1 This project originally started off as a porn filter for unsolicited inapproriate pictures. Since annotating such an imageset would be scarring, I used sausages as an euphemism. In it's current state, it detects the location of (if any) sausages in the picture and blurs out that particular section while keeping the remaining of the image intact, leaving it to the users discretion if they do really want to see it. This project was trained using the YOLOv3 architecture.
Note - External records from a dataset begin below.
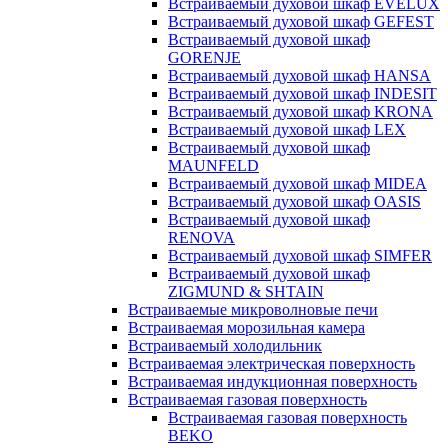
Встраиваемый духовой шкаф EVELUX
Встраиваемый духовой шкаф GEFEST
Встраиваемый духовой шкаф
GORENJE
Встраиваемый духовой шкаф HANSA
Встраиваемый духовой шкаф INDESIT
Встраиваемый духовой шкаф KRONA
Встраиваемый духовой шкаф LEX
Встраиваемый духовой шкаф
MAUNFELD
Встраиваемый духовой шкаф MIDEA
Встраиваемый духовой шкаф OASIS
Встраиваемый духовой шкаф
RENOVA
Встраиваемый духовой шкаф SIMFER
Встраиваемый духовой шкаф
ZIGMUND & SHTAIN
Встраиваемые микроволновые печи
Встраиваемая морозильная камера
Встраиваемый холодильник
Встраиваемая электрическая поверхность
Встраиваемая индукционная поверхность
Встраиваемая газовая поверхность
Встраиваемая газовая поверхность
BEKO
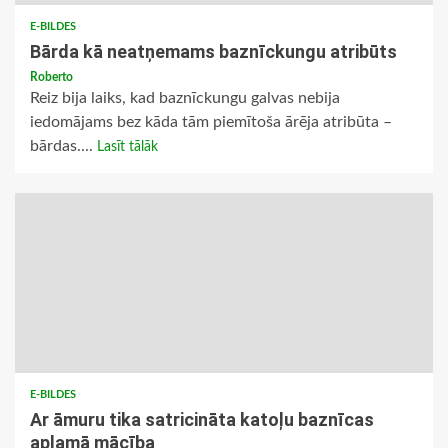
E-BILDES
Bārda kā neatņemams baznīckungu atribūts
Roberto
Reiz bija laiks, kad baznīckungu galvas nebija
iedomājams bez kāda tām piemītoša ārēja atribūta –
bārdas....
Lasīt tālāk
E-BILDES
Ar āmuru tika satricināta katoļu baznīcas
aplamā mācība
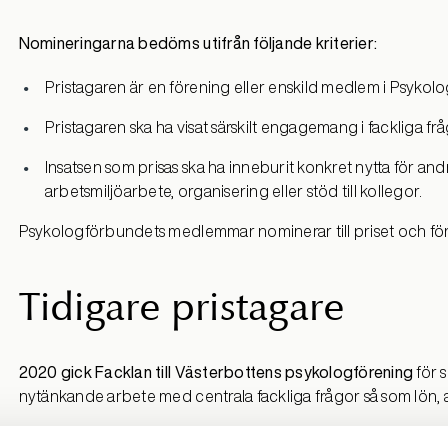
Nomineringarna bedöms utifrån följande kriterier:
Pristagaren är en förening eller enskild medlem i Psyko
Pristagaren ska ha visat särskilt engagemang i fackliga f
Insatsen som prisas ska ha inneburit konkret nytta för 
arbetsmiljöarbete, organisering eller stöd till kollegor.
Psykologförbundets medlemmar nominerar till priset och för
Tidigare pristagare
2020
gick Facklan till Väster
bottens psykologförening
för s
nytänkande arbete med centrala fackliga frågor så som lön, 
2023
gick Facklan till R
egion Värmlands psykologförening
s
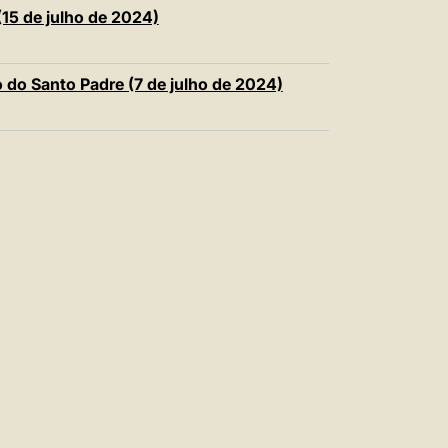
中文
(15 de julho de 2024)
LATINE
rso do Santo Padre (7 de julho de 2024)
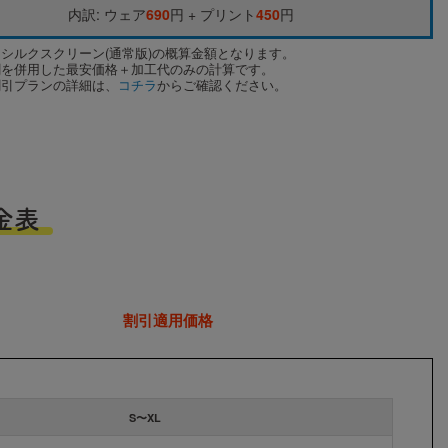
内訳: ウェア
690
円 + プリント
450
円
はシルクスクリーン(通常版)の概算金額となります。
割を併用した最安価格＋加工代のみの計算です。
割引プランの詳細は、
コチラ
からご確認ください。
金表
割引適用価格
S〜XL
Steps on how to use on an Amazon EC2 instance:

  1. Clone the repository.
  2. Give permissions and execute the script run.sh. This should install docker as well, build the project and run it on port 80. Unfortunately this downloads the default YOLOv3 weights, and not my custom sausage trained weights since GitHub won't allow files larger than 100 MB.
  3. Download the custom weights from this link: https://drive.google.com/uc?export=download&confirm=AH2T&id=1cuG7bO0EcWrVnjaEn8ME3nHcUB65xRYg
  4. Overwrite the weights in flask_yolo/yolo_v3/yolov3.weights using the weights from the above downloaded link.
  5. Test the API with the following command: curl -X POST -F image=@your_image_here.jpg 'http://localhost:80/api/test' --output test_output.png
  6. If your EC2 instance allows http/s traffic on port 80, replace localhost with public IP.

Results

Here are some more results: 2 3 4

Todo:

  • Host yolov3.weights as a direct download file somewhere so that it works with cURL/WGET. Gdrive does not support cURL/WGET.
  • Maybe semantic segmentation is a "cleaner" approach to this?

Disclaimer:

  • The network was trained on about 150 sausage images annotated (somewhat lazily) by my in my free time; it still works quite well, but can be improved upon.